• [EXTRACT TO READ]:
----

In a conversation with FSB officers the man reported that the first terrorist attack was to take place on 6 February in the Russian capital, ''and some two or three days later a terrorist act will hit a marketplace in the Stavropol Region''.
The Balkarian claimed that he had been ''recruited by special services in Abkhazia'', Georgia’s breakaway region, a month ago. In the course of that month he received ''training'', whereupon he was sent to Pankisi Gorge, a mountainous region in Georgia widely believed to be a haven for Chechen rebels.
According to the minister, the man gave the names of the Chechen rebels he met there to FSB officers, claiming they were the ones who would perpetrate the attack in Moscow. It remains unclear why Russian special services failed to respond to that information promptly, if indeed they did, but after the explosion tore through the Moscow subway on Friday all Stavropol’s marketplaces were immediately closed.
It could be that the actions of the informant disrupted the terrorists’ plans in Stavropol and saved the region from a repetition of the Moscow tragedy which, in the opinion of city mayor Yuri Luzhkov, has claimed as many as 50 lives.

----

• [MATERIAL SUPPLIED]:
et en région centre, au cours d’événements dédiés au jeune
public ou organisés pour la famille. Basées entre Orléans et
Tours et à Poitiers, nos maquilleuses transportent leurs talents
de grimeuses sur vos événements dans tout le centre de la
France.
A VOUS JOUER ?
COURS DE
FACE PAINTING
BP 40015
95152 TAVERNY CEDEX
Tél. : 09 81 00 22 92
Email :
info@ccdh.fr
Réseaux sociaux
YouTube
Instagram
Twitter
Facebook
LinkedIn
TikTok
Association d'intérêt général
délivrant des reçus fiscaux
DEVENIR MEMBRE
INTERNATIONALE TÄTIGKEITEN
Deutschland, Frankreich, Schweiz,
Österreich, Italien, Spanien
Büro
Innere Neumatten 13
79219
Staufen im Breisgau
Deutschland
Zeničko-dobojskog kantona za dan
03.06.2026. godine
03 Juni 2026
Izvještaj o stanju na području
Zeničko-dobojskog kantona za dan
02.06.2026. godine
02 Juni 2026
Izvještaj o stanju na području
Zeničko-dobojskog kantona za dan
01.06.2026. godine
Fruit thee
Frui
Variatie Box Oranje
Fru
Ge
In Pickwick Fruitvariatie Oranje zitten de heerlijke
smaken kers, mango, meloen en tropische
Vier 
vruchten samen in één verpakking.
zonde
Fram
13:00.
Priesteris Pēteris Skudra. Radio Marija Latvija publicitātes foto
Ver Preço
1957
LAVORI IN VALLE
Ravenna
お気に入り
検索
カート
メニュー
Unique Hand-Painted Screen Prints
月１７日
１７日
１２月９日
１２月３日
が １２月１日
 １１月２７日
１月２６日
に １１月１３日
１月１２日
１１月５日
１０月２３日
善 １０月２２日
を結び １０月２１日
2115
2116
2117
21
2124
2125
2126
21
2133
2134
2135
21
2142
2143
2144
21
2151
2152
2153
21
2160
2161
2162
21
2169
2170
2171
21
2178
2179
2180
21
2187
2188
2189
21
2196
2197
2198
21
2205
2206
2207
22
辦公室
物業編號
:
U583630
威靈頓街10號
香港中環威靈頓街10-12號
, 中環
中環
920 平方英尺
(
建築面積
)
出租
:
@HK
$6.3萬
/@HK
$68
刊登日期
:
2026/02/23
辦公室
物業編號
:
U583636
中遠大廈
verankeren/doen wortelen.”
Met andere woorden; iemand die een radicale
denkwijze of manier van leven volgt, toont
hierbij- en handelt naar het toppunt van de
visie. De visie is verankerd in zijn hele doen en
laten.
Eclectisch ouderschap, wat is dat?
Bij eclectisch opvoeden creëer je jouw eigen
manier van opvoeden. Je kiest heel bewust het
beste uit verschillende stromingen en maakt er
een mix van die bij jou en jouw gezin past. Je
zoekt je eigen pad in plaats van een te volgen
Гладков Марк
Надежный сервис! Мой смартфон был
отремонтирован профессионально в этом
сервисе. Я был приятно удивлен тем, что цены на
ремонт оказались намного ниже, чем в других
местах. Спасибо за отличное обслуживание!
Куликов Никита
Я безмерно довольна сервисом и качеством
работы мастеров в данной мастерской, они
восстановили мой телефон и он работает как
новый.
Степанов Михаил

----

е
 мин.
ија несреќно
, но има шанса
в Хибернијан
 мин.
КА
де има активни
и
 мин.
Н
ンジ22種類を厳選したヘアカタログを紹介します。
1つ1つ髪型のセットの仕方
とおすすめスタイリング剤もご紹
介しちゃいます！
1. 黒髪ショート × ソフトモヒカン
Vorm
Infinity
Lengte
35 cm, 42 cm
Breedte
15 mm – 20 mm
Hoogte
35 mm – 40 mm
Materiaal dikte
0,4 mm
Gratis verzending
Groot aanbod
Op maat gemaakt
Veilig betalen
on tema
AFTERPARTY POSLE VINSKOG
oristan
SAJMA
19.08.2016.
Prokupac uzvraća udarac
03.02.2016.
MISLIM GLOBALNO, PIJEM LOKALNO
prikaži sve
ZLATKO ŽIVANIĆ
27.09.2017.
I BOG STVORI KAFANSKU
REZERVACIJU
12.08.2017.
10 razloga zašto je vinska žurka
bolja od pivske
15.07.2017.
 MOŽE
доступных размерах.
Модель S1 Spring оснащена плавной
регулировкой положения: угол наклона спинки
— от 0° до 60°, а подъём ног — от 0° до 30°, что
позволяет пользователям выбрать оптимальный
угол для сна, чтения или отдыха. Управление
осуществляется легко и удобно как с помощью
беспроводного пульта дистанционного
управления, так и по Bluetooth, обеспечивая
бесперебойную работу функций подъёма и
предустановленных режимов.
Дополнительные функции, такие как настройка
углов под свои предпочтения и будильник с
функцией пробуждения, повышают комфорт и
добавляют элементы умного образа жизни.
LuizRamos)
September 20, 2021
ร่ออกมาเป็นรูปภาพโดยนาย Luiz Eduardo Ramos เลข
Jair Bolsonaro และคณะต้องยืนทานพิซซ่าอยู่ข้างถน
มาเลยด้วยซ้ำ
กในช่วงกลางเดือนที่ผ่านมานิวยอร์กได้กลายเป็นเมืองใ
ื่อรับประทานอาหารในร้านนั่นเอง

----

• [WHAT TO DO]: Copy the news report above about the informant's warning of terrorist attacks word for word, from "It could be" to "as 50 lives.".

• [ANSWER AREA]:
It could be that the actions of the informant disrupted the terrorists’ plans in Stavropol and saved the region from a repetition of the Moscow tragedy which, in the opinion of city mayor Yuri Luzhkov, has claimed as many as 50 lives.